Water is more than a resource it is life, dignity, and opportunity. This report has visualised the global struggle for improved drinking water access not simply as a collection of statistics, but as a series of human stories told through data. The disparities we’ve seen are not accidental they are products of unequal investment, historical injustice, and global inaction.
The visualisations revealed that the determinants of water access are not merely environmental—they are political, economic, and social. They lie in how governments allocate resources, how global institutions design aid frameworks, and how the international community prioritises equity.
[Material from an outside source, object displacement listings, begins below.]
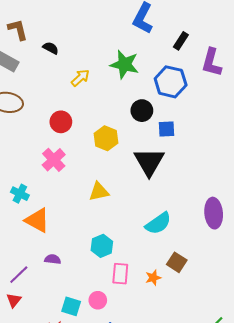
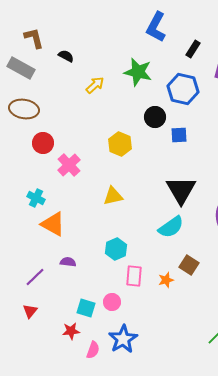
red circle: (61, 122) -> (43, 143), moved
black triangle: (149, 162) -> (181, 190), moved
red triangle: (14, 300) -> (30, 311), moved

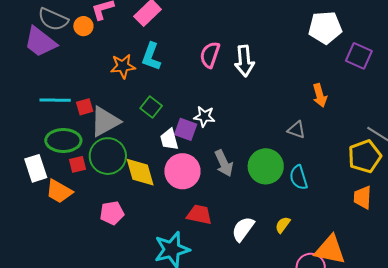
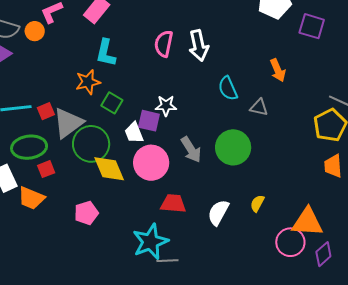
orange star: (123, 66) -> (88, 82), moved
green circle: (108, 156) -> (91, 144), moved
cyan semicircle: (299, 177) -> (228, 88), moved

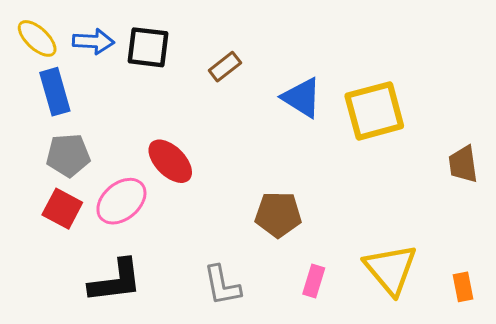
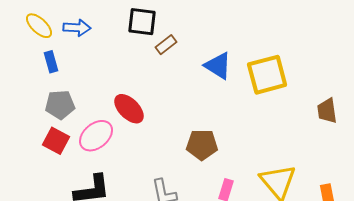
black square: (148, 47) -> (142, 22), moved
blue rectangle: (55, 92) -> (51, 62), size x0.7

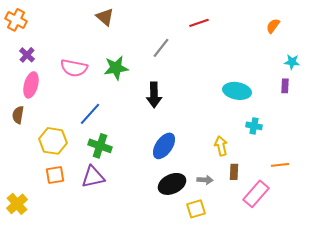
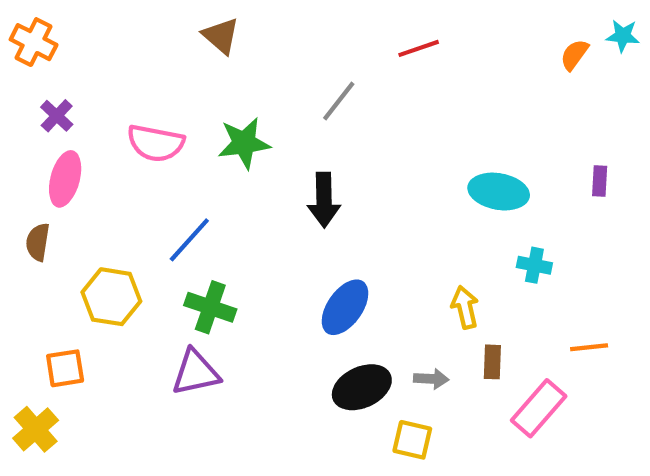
cyan star: (292, 62) -> (623, 36), moved
orange square: (55, 175) -> (65, 368), moved
yellow square: (196, 209) -> (412, 440), turned 30

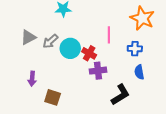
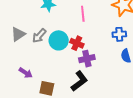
pink line: (109, 35) -> (83, 14), moved
purple arrow: (32, 79) -> (26, 73), turned -56
black L-shape: (120, 95) -> (79, 81), moved

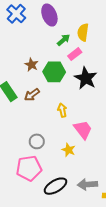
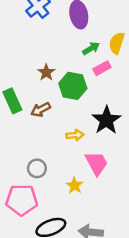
black star: (86, 78) -> (106, 120), moved
yellow arrow: (62, 110) -> (75, 135), turned 88

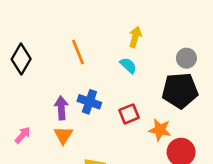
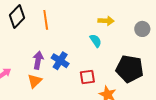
yellow arrow: (135, 37) -> (106, 21), turned 63
orange line: (78, 52) -> (46, 20), moved
gray circle: (186, 58) -> (142, 29), moved

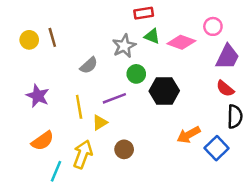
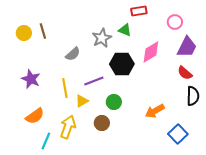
red rectangle: (144, 13) -> (139, 11), moved
pink diamond: (181, 42) -> (151, 52), moved, turned -50
green circle: (136, 74) -> (114, 102), moved
black hexagon: (164, 91) -> (122, 64), moved
blue square: (217, 148) -> (178, 134), moved

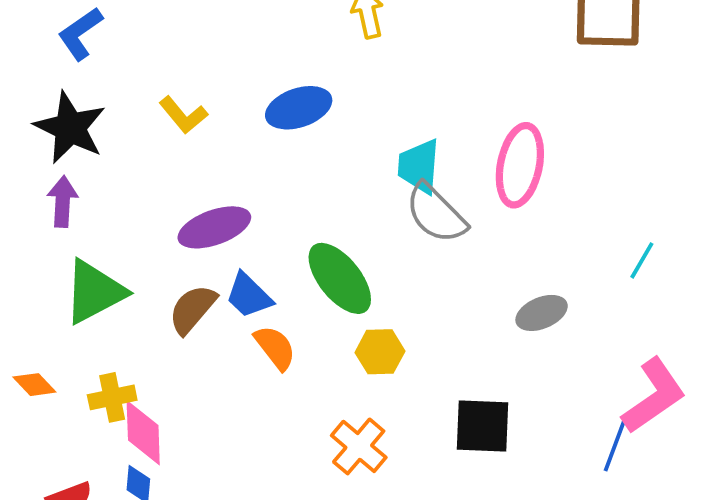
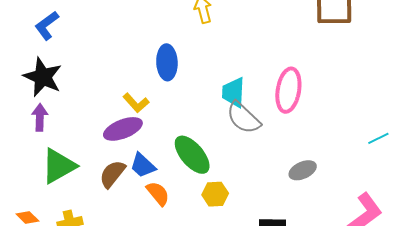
blue ellipse: (299, 108) -> (167, 62), turned -72
yellow L-shape: (183, 115) -> (136, 103), moved
cyan line: (642, 260) -> (378, 138), moved, turned 35

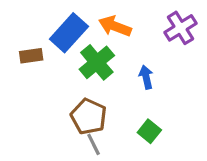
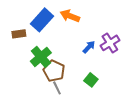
purple cross: (180, 28) -> (110, 43), moved
green cross: (97, 62) -> (41, 57), moved
blue arrow: (146, 77) -> (89, 47), turned 56

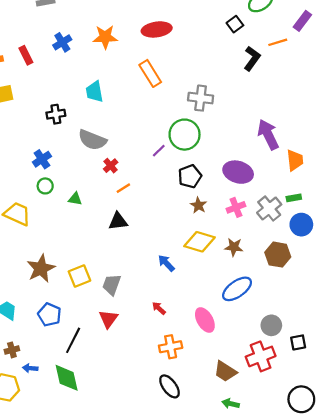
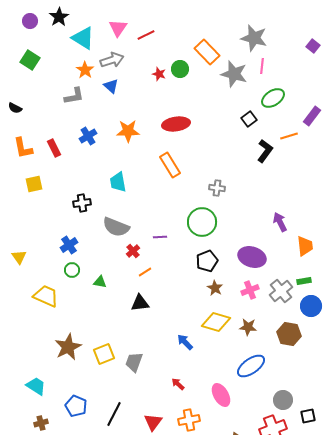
gray cross: (201, 98) -> (217, 188), size x0.7
purple arrow: (268, 135) -> (280, 222), size x0.7
purple line: (159, 151) -> (160, 237), moved, turned 40
blue pentagon: (49, 315) -> (76, 406), moved
red triangle: (108, 319) -> (153, 422), moved
black line: (73, 340) -> (114, 414), moved

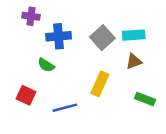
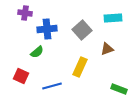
cyan rectangle: (134, 35) -> (113, 18), moved
green semicircle: (46, 65) -> (37, 52), turned -72
green rectangle: (145, 99) -> (119, 89), moved

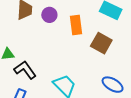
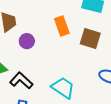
purple circle: (49, 15) -> (27, 41), moved

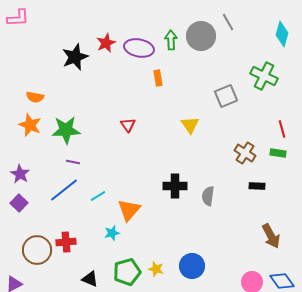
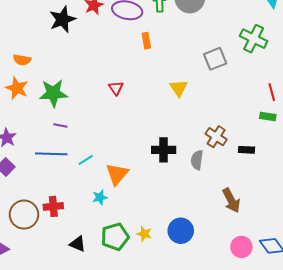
brown cross: (245, 153) -> (216, 137), moved
blue line: (64, 190) -> (51, 154), turned 40
brown arrow: (271, 236) -> (231, 200), moved

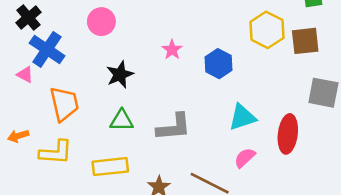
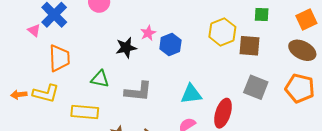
blue hexagon: (219, 64) -> (170, 45), moved
black star: (120, 75) -> (126, 48), moved
orange arrow: (18, 136) -> (19, 95), moved

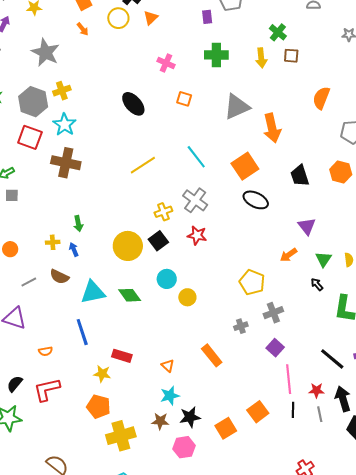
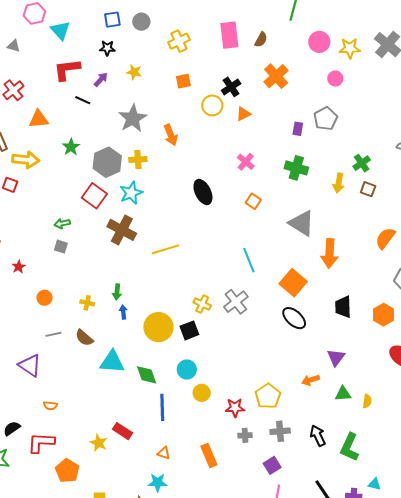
orange arrow: (83, 29) -> (171, 135), moved, size x1.5
gray triangle: (237, 107) -> (302, 223), turned 40
yellow line: (143, 165) -> (166, 249), moved
orange square: (245, 166) -> (293, 283), turned -32
yellow cross: (163, 212) -> (202, 304), turned 30
red star: (197, 235) -> (235, 408), moved, turned -30
blue arrow: (74, 249) -> (123, 312), moved
green triangle: (323, 259) -> (343, 394), turned 36
black arrow: (317, 284) -> (318, 436), moved, size x1.5
blue line: (82, 332) -> (162, 407), moved
orange triangle: (168, 366) -> (164, 453), turned -40
orange pentagon: (99, 407) -> (67, 471), moved

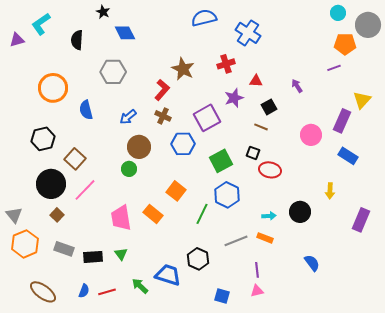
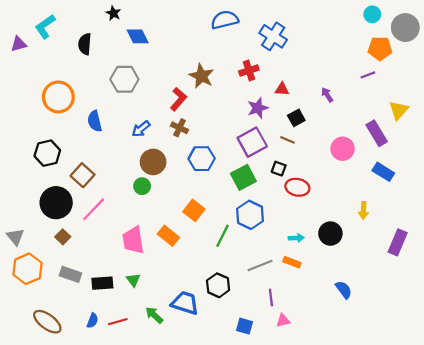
purple square: (207, 118) -> (252, 142), moved
purple rectangle: (342, 121) -> (377, 133), turned -55
purple line: (257, 270) -> (271, 297), moved

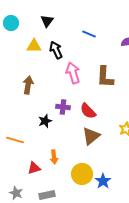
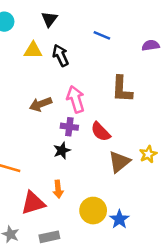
pink arrow: (73, 73) -> (76, 99), moved
brown arrow: (28, 85) -> (41, 104), moved, turned -120
black star: (45, 121) -> (62, 150), moved
brown triangle: (91, 136) -> (119, 162), moved
red triangle: (34, 168) -> (33, 203), size x1.5

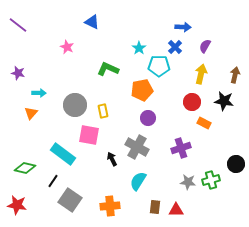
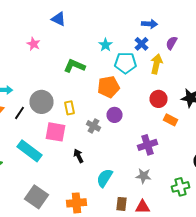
yellow arrow: (201, 74) -> (156, 64), moved
gray cross: (137, 147) -> (94, 126), moved, size x0.6
green cross: (211, 180) -> (180, 187), moved
black line: (53, 181) -> (20, 113), moved
gray star: (188, 182) -> (144, 176), moved

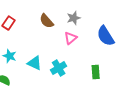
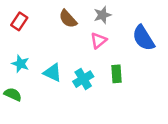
green rectangle: (96, 72) -> (117, 74), moved

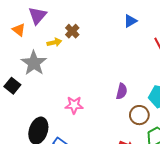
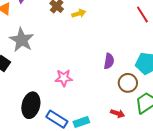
yellow arrow: (54, 42) -> (79, 14), moved

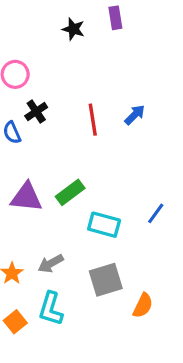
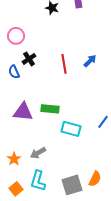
green rectangle: (70, 192) -> (50, 109), turned 42
gray square: (106, 280) -> (72, 185), moved

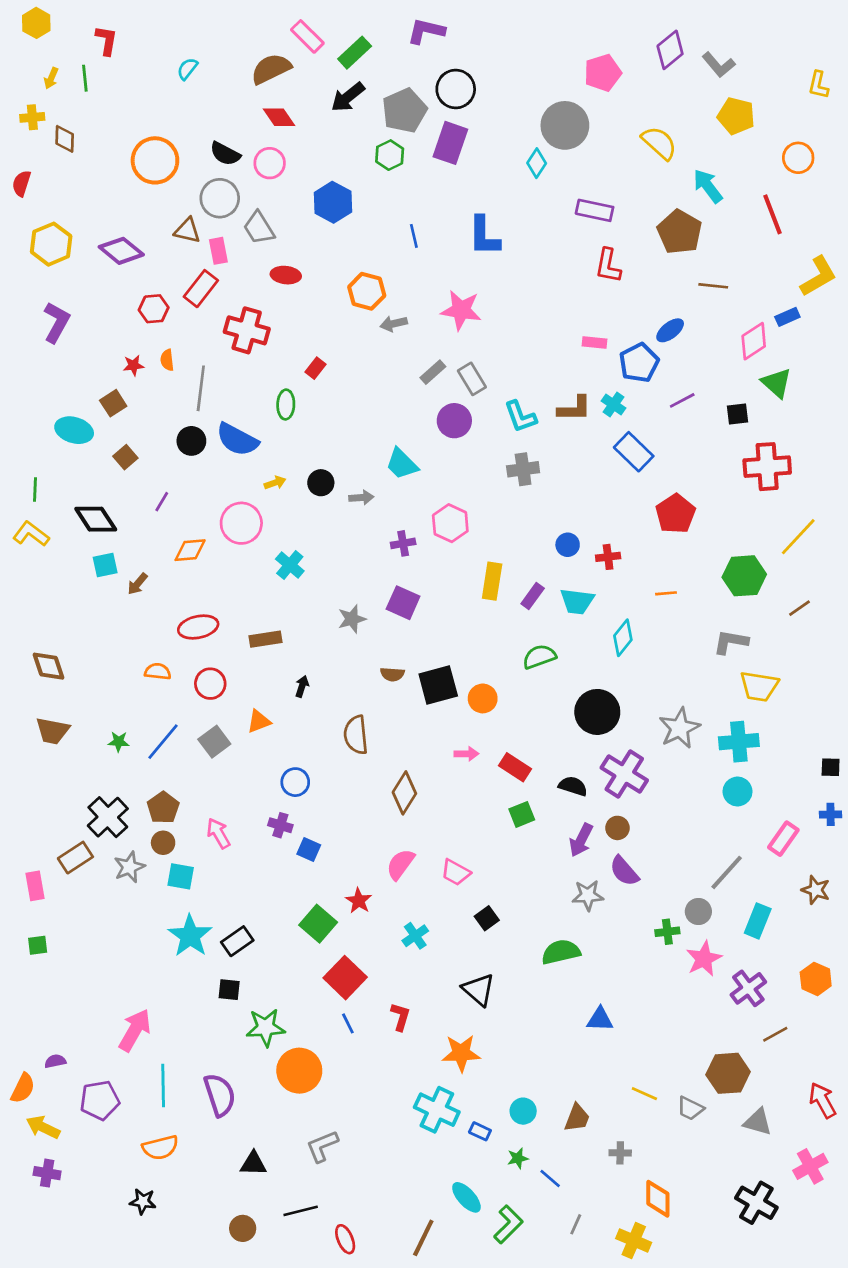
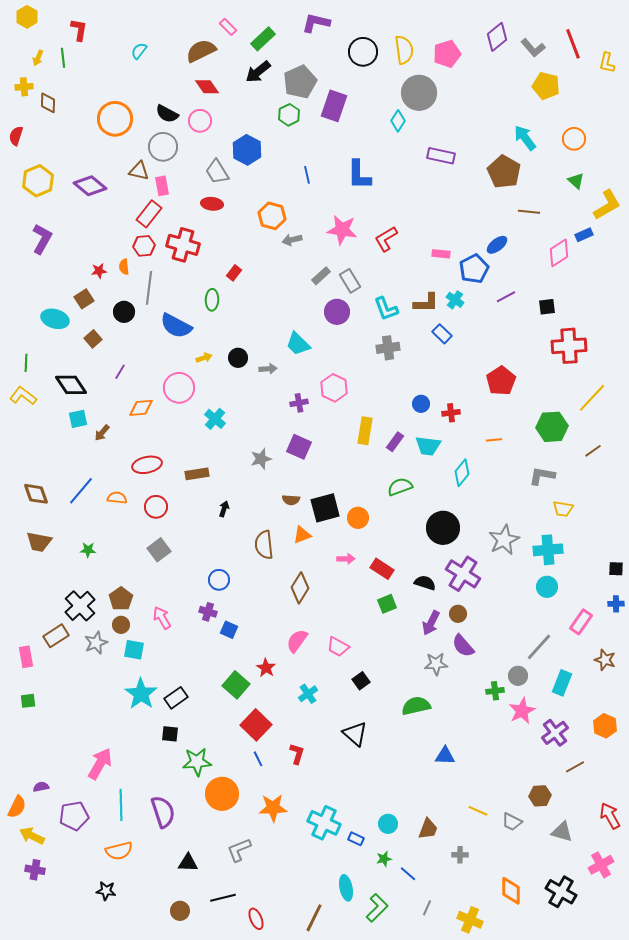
pink rectangle: (307, 36) -> (228, 27), size x0.7
black circle: (456, 89) -> (363, 52), moved
yellow semicircle: (659, 143) -> (404, 50), moved, turned 40
orange circle: (798, 158) -> (574, 139), moved
red line: (773, 214) -> (573, 44), moved
gray trapezoid: (259, 228) -> (217, 172), moved
red L-shape: (608, 266) -> (386, 239), moved, turned 48
red hexagon: (154, 309) -> (144, 246), moved
green triangle: (777, 383) -> (576, 181), moved, size x0.7
black circle: (191, 441) -> (124, 312), moved
blue rectangle: (634, 452) -> (442, 334), moved, size x0.7
yellow trapezoid: (759, 686) -> (563, 509), size x0.7
orange triangle: (259, 721) -> (302, 535), moved
blue line: (163, 742) -> (81, 491), moved
orange star: (461, 1053) -> (273, 808), moved
brown hexagon: (728, 1073) -> (540, 796), size x0.7
cyan ellipse: (466, 1197) -> (346, 888), turned 30
orange diamond: (658, 1199) -> (511, 891), moved

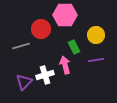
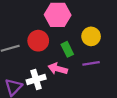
red circle: (41, 29) -> (38, 41), moved
pink arrow: (65, 65) -> (58, 69), turned -60

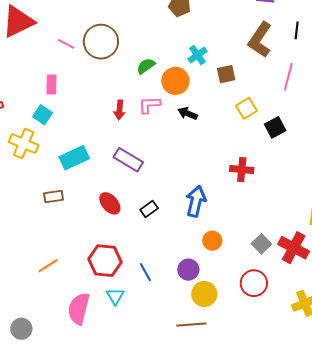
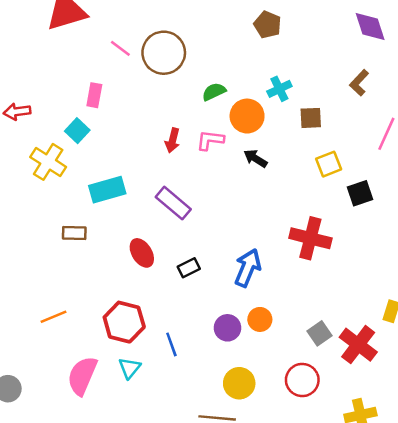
brown L-shape: (260, 40) -> (359, 83), size x0.6
red cross: (242, 170) -> (310, 238), size x1.4
purple circle: (188, 270) -> (227, 328), moved

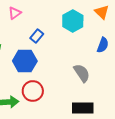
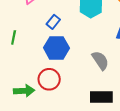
blue hexagon: (25, 61) -> (56, 48), moved

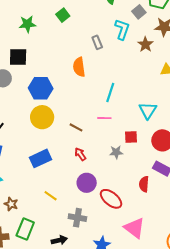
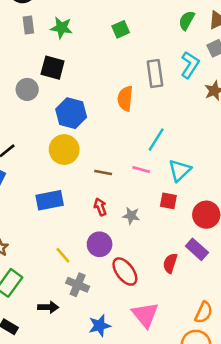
green star: (27, 24) -> (61, 28), moved
gray rectangle: (97, 42) -> (155, 74), size x1.5
cyan triangle: (148, 110) -> (180, 170), moved
brown line: (76, 127) -> (103, 172), turned -32
gray star: (116, 152) -> (131, 216), moved
yellow line: (51, 196) -> (63, 255), moved

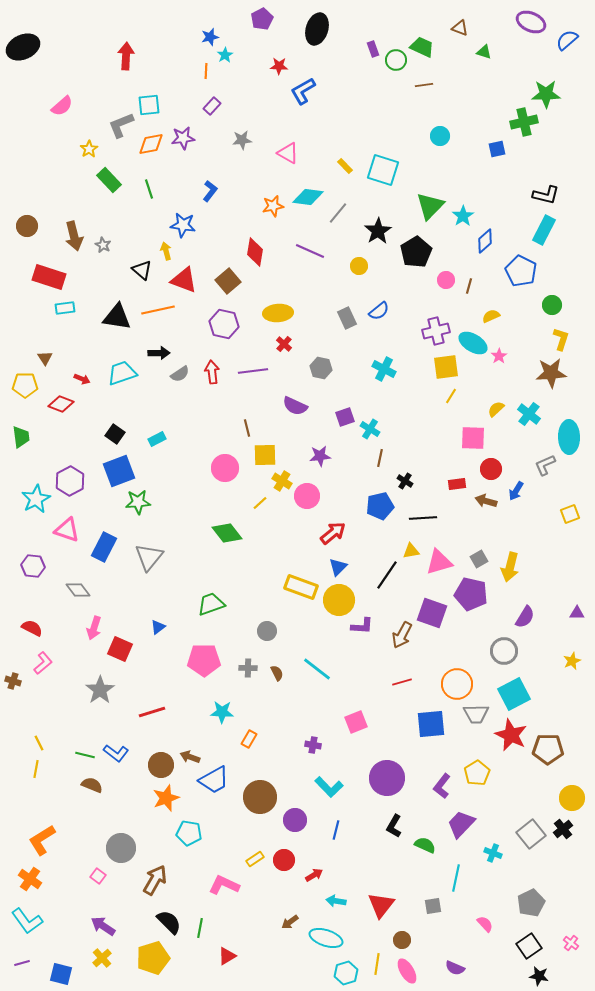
The call is now clear: Reprioritise funding: shift focus from arms to infrastructure, from fossil fuels to sustainability. Reimagine partnerships: empower local leaders and grassroots organisations to co-design solutions. Reinforce data-driven policy: make equity, not averages, the metric of success. Clean water is not only a privilege, it is a promise the global community must keep.
Let us turn insight into action, and data into dignity for every child, every family, everywhere.